**Assigned task:**
Please write out the rows below as a JSON list of strings, one per line, from the start of the rows through the line containing "- 时尚的配图文字设计", skipping blank lines. Leave the pictures out.

**Provided records:**

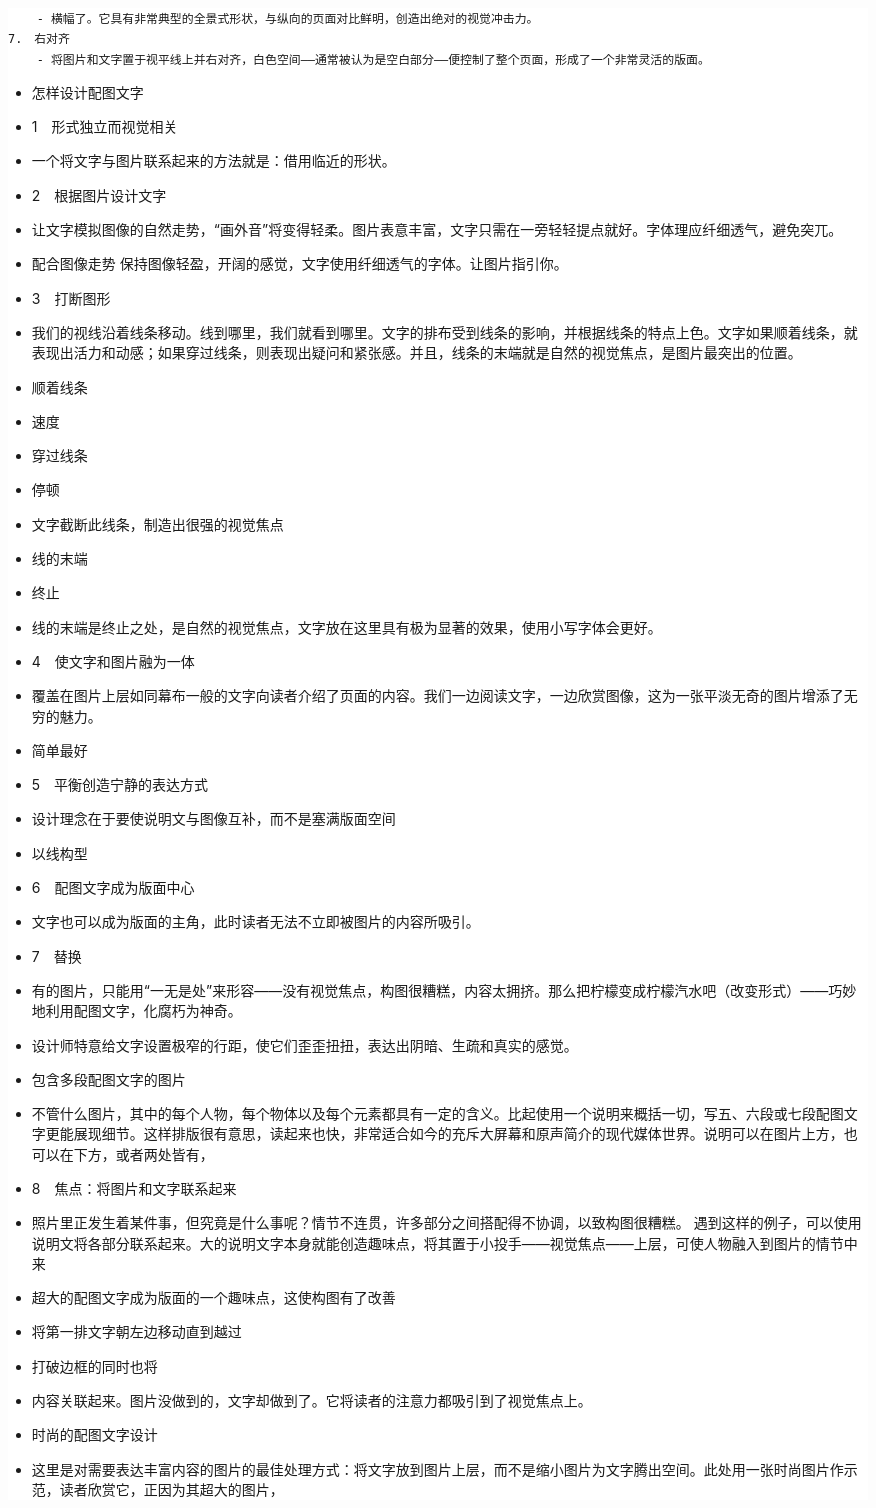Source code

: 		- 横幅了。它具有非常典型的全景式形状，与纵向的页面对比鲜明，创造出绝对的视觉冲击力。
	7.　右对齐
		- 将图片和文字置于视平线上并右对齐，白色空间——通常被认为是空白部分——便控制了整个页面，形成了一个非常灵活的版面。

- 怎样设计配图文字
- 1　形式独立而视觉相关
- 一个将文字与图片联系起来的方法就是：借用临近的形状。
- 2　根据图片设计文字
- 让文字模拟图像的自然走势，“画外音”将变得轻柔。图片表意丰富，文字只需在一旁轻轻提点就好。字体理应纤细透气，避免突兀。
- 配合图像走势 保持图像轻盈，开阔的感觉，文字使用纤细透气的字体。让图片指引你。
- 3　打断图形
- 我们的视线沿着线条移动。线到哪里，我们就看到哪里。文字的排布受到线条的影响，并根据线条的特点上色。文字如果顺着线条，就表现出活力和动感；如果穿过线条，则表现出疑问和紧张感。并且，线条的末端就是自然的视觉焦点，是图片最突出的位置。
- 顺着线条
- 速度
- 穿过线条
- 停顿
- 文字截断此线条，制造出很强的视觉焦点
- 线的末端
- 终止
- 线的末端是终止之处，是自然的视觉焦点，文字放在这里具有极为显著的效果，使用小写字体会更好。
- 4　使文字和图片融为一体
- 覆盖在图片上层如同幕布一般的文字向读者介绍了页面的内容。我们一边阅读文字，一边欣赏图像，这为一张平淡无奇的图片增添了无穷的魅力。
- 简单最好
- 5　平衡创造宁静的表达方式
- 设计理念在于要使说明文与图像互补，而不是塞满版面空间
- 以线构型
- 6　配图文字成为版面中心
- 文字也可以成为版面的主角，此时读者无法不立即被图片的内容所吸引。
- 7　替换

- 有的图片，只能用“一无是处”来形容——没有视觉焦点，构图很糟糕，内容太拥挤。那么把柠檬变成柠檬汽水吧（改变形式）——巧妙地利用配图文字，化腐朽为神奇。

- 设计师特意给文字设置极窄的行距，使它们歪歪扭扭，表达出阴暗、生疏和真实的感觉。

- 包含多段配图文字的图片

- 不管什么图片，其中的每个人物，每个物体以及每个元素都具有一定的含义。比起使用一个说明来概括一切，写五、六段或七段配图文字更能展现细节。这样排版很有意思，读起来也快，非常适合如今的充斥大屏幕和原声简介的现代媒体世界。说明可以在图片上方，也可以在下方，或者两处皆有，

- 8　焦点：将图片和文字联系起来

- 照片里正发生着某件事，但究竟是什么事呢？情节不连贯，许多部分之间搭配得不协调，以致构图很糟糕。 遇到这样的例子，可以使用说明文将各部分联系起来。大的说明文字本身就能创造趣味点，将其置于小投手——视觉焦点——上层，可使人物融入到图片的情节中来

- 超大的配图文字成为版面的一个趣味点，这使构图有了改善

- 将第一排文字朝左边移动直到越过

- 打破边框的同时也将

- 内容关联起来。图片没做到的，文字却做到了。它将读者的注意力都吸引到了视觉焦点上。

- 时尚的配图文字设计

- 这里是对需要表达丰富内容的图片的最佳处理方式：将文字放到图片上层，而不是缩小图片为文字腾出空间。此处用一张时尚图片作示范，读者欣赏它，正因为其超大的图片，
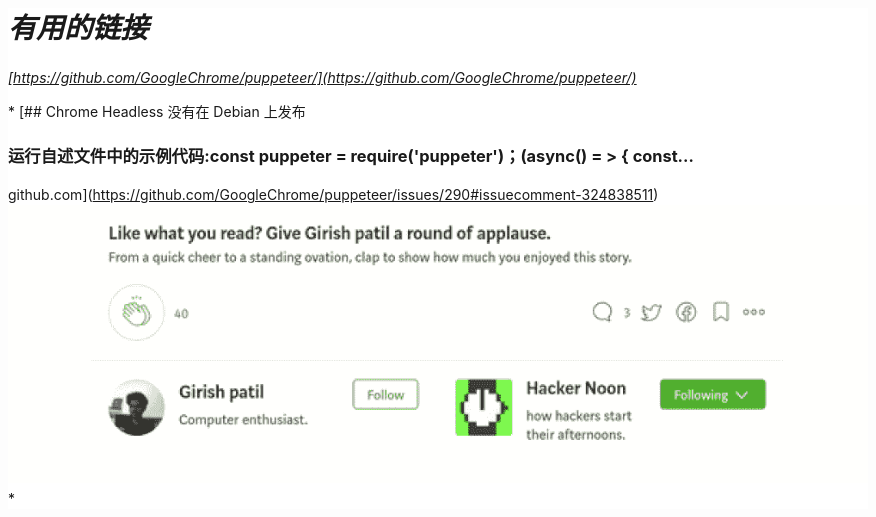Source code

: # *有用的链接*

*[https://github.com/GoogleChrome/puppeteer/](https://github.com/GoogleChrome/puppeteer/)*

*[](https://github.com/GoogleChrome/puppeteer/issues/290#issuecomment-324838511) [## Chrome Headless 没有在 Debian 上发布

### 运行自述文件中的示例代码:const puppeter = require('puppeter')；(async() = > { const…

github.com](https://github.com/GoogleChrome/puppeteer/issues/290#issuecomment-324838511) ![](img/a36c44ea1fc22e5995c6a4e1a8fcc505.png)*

**Solution to the problem:**
[
  "Source code",
  ": \t\t- 横幅了。它具有非常典型的全景式形状，与纵向的页面对比鲜明，创造出绝对的视觉冲击力。",
  "\t7.　右对齐",
  "\t\t- 将图片和文字置于视平线上并右对齐，白色空间——通常被认为是空白部分——便控制了整个页面，形成了一个非常灵活的版面。",
  "- 怎样设计配图文字",
  "- 1　形式独立而视觉相关",
  "- 一个将文字与图片联系起来的方法就是：借用临近的形状。",
  "- 2　根据图片设计文字",
  "- 让文字模拟图像的自然走势，“画外音”将变得轻柔。图片表意丰富，文字只需在一旁轻轻提点就好。字体理应纤细透气，避免突兀。",
  "- 配合图像走势 保持图像轻盈，开阔的感觉，文字使用纤细透气的字体。让图片指引你。",
  "- 3　打断图形",
  "- 我们的视线沿着线条移动。线到哪里，我们就看到哪里。文字的排布受到线条的影响，并根据线条的特点上色。文字如果顺着线条，就表现出活力和动感；如果穿过线条，则表现出疑问和紧张感。并且，线条的末端就是自然的视觉焦点，是图片最突出的位置。",
  "- 顺着线条",
  "- 速度",
  "- 穿过线条",
  "- 停顿",
  "- 文字截断此线条，制造出很强的视觉焦点",
  "- 线的末端",
  "- 终止",
  "- 线的末端是终止之处，是自然的视觉焦点，文字放在这里具有极为显著的效果，使用小写字体会更好。",
  "- 4　使文字和图片融为一体",
  "- 覆盖在图片上层如同幕布一般的文字向读者介绍了页面的内容。我们一边阅读文字，一边欣赏图像，这为一张平淡无奇的图片增添了无穷的魅力。",
  "- 简单最好",
  "- 5　平衡创造宁静的表达方式",
  "- 设计理念在于要使说明文与图像互补，而不是塞满版面空间",
  "- 以线构型",
  "- 6　配图文字成为版面中心",
  "- 文字也可以成为版面的主角，此时读者无法不立即被图片的内容所吸引。",
  "- 7　替换",
  "- 有的图片，只能用“一无是处”来形容——没有视觉焦点，构图很糟糕，内容太拥挤。那么把柠檬变成柠檬汽水吧（改变形式）——巧妙地利用配图文字，化腐朽为神奇。",
  "- 设计师特意给文字设置极窄的行距，使它们歪歪扭扭，表达出阴暗、生疏和真实的感觉。",
  "- 包含多段配图文字的图片",
  "- 不管什么图片，其中的每个人物，每个物体以及每个元素都具有一定的含义。比起使用一个说明来概括一切，写五、六段或七段配图文字更能展现细节。这样排版很有意思，读起来也快，非常适合如今的充斥大屏幕和原声简介的现代媒体世界。说明可以在图片上方，也可以在下方，或者两处皆有，",
  "- 8　焦点：将图片和文字联系起来",
  "- 照片里正发生着某件事，但究竟是什么事呢？情节不连贯，许多部分之间搭配得不协调，以致构图很糟糕。 遇到这样的例子，可以使用说明文将各部分联系起来。大的说明文字本身就能创造趣味点，将其置于小投手——视觉焦点——上层，可使人物融入到图片的情节中来",
  "- 超大的配图文字成为版面的一个趣味点，这使构图有了改善",
  "- 将第一排文字朝左边移动直到越过",
  "- 打破边框的同时也将",
  "- 内容关联起来。图片没做到的，文字却做到了。它将读者的注意力都吸引到了视觉焦点上。",
  "- 时尚的配图文字设计"
]